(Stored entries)
--

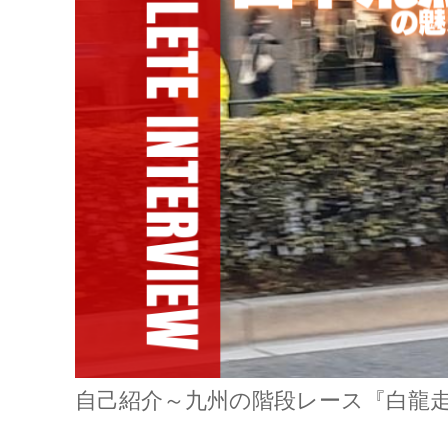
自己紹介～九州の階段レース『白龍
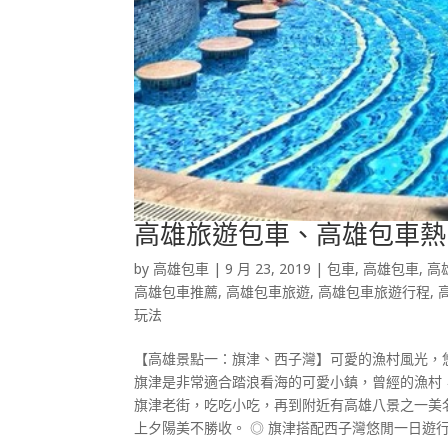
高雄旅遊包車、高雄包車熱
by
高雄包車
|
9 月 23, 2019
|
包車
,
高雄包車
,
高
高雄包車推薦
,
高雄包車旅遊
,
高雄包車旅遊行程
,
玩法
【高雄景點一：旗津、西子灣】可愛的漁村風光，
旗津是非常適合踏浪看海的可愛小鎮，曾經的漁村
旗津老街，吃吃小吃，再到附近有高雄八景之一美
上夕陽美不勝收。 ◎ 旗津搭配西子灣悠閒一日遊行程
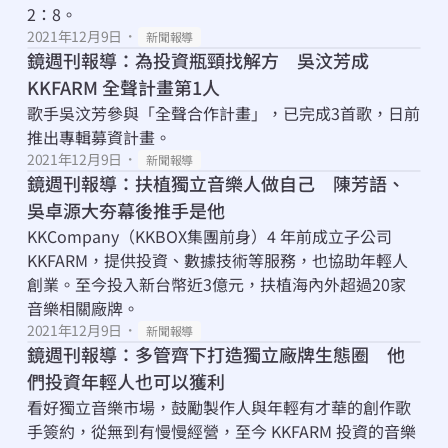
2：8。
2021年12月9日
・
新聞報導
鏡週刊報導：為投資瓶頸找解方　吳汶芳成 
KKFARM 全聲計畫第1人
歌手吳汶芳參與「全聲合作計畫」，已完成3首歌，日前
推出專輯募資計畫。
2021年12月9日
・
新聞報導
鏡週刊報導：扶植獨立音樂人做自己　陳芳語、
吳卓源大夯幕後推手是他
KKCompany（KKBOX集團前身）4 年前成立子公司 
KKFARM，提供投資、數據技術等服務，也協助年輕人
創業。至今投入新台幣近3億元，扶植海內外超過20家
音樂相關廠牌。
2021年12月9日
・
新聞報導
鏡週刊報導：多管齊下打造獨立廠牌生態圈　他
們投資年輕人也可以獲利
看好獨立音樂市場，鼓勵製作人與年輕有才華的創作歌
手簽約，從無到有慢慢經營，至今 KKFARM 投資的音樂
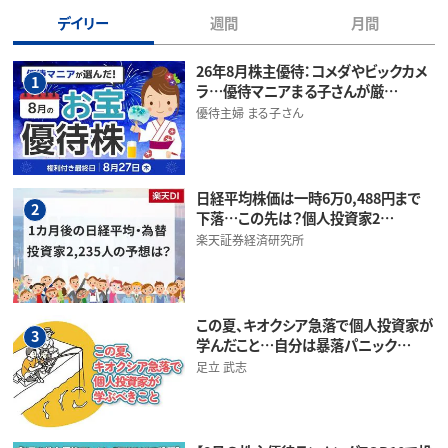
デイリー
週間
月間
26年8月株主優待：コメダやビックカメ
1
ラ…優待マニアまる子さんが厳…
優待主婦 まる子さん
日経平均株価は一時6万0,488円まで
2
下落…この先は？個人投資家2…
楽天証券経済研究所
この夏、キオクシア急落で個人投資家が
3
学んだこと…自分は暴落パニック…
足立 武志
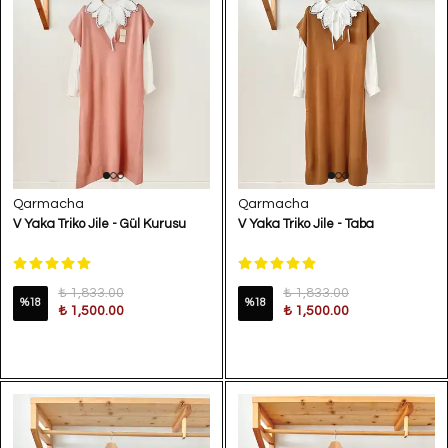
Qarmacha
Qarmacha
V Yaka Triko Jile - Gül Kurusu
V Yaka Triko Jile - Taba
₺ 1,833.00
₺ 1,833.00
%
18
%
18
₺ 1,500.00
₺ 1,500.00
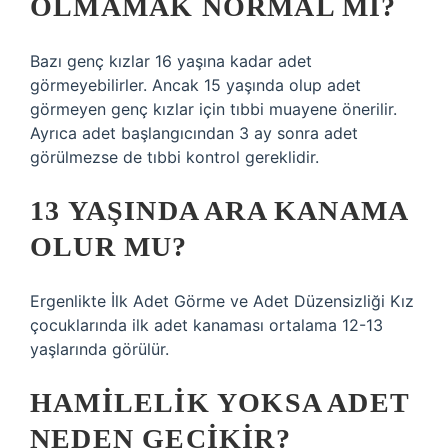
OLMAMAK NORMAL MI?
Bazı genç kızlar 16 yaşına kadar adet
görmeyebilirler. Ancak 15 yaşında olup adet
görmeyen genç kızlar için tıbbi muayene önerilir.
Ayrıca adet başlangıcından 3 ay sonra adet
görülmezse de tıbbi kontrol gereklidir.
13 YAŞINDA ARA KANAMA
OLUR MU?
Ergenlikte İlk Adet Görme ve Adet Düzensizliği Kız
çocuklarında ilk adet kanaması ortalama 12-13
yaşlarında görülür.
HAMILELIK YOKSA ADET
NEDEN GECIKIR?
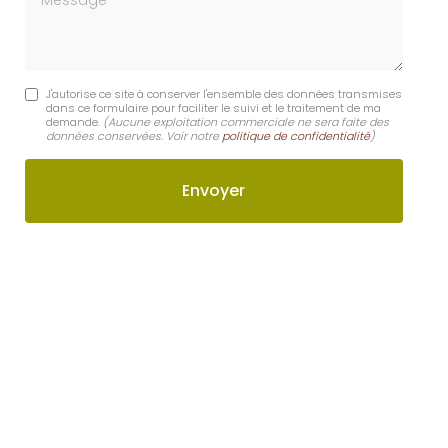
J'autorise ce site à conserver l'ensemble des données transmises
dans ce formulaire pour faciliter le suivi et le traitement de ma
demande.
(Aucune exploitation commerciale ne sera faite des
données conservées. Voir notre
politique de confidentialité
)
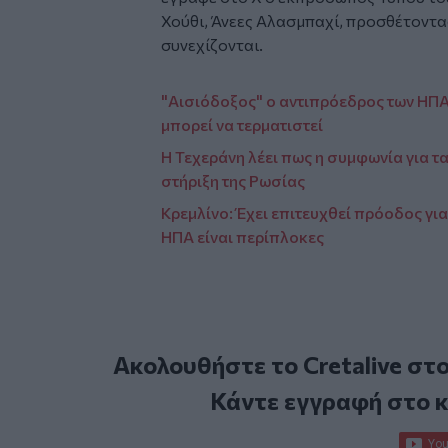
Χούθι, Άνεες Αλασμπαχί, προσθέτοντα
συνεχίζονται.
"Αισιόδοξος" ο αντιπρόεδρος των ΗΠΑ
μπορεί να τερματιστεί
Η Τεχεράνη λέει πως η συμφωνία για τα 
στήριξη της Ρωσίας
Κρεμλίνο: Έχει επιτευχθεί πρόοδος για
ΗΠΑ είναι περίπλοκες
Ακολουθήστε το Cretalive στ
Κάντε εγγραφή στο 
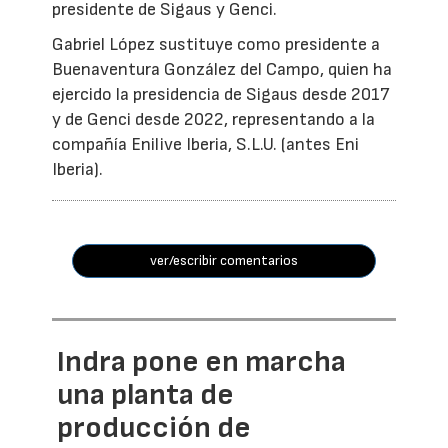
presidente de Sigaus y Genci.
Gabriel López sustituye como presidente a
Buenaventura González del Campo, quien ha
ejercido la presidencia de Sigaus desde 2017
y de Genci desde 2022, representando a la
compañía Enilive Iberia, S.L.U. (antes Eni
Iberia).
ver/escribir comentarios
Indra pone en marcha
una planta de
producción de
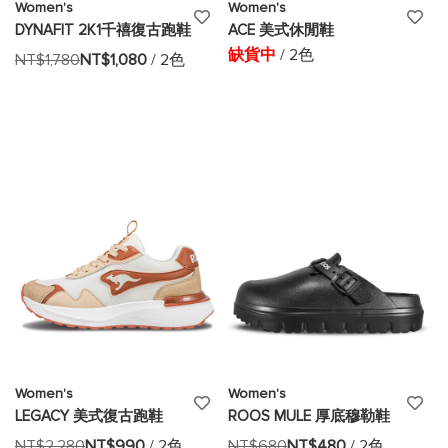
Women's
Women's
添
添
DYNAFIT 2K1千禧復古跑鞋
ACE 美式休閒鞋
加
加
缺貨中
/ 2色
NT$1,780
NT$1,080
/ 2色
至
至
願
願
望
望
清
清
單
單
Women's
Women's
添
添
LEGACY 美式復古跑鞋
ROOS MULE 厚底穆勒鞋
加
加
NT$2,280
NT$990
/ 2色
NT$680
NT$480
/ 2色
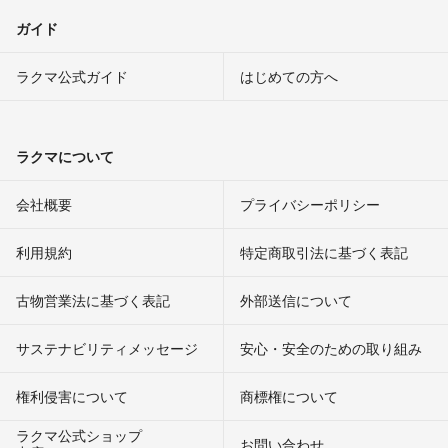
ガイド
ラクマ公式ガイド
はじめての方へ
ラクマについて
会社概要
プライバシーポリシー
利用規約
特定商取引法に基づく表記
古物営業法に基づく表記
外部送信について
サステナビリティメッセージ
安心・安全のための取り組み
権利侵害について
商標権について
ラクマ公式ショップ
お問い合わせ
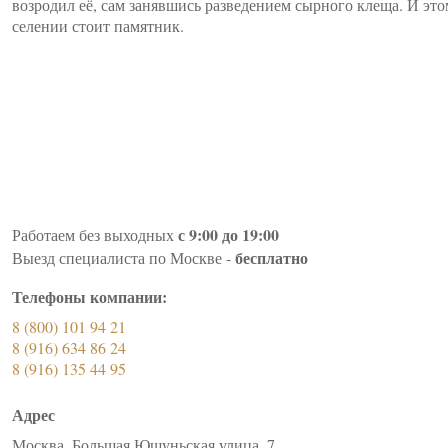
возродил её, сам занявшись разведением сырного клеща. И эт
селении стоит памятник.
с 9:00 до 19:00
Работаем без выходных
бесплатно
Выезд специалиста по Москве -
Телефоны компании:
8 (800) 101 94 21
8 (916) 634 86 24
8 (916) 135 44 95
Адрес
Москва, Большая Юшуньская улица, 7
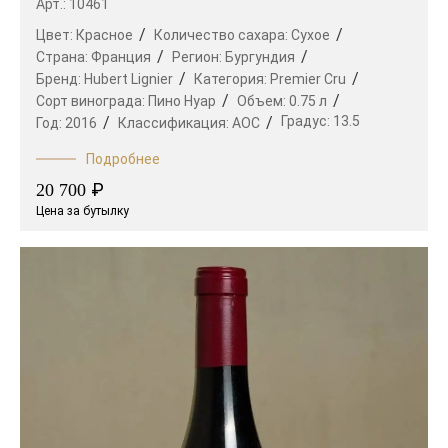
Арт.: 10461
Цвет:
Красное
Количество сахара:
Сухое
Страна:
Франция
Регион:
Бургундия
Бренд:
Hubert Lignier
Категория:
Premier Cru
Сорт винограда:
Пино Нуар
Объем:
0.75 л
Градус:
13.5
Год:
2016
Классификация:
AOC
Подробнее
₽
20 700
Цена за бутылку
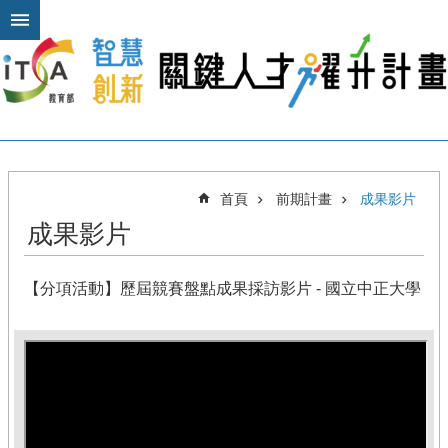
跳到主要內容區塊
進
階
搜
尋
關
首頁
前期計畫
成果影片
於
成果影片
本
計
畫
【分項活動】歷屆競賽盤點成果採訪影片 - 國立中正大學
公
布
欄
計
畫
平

--

> [WHAT YOU ARE ASKED TO DO]: The answer must be the exact lines from the line with "ROOS MULE 厚底穆勒鞋" to the final line of the data, both ends included, with no pictures.

> [WRITTEN REPLY]:
ROOS MULE 厚底穆勒鞋
加
加
NT$2,280
NT$990
/ 2色
NT$680
NT$480
/ 2色
ガイド
ラクマ公式ガイド
はじめての方へ
ラクマについて
会社概要
プライバシーポリシー
利用規約
特定商取引法に基づく表記
古物営業法に基づく表記
外部送信について
サステナビリティメッセージ
安心・安全のための取り組み
権利侵害について
商標権について
ラクマ公式ショップ
お問い合わせ
возродил её, сам занявшись разведением сырного клеща. И эт
селении стоит памятник.
с 9:00 до 19:00
Работаем без выходных
бесплатно
Выезд специалиста по Москве -
Телефоны компании:
8 (800) 101 94 21
8 (916) 634 86 24
8 (916) 135 44 95
Адрес
Москва, Большая Юшуньская улица, 7
Арт.: 10461
Цвет:
Красное
Количество сахара:
Сухое
Страна:
Франция
Регион:
Бургундия
Бренд:
Hubert Lignier
Категория:
Premier Cru
Сорт винограда:
Пино Нуар
Объем:
0.75 л
Градус:
13.5
Год:
2016
Классификация:
AOC
Подробнее
₽
20 700
Цена за бутылку
跳到主要內容區塊
進
階
搜
尋
關
首頁
前期計畫
成果影片
於
成果影片
本
計
畫
【分項活動】歷屆競賽盤點成果採訪影片 - 國立中正大學
公
布
欄
計
畫
平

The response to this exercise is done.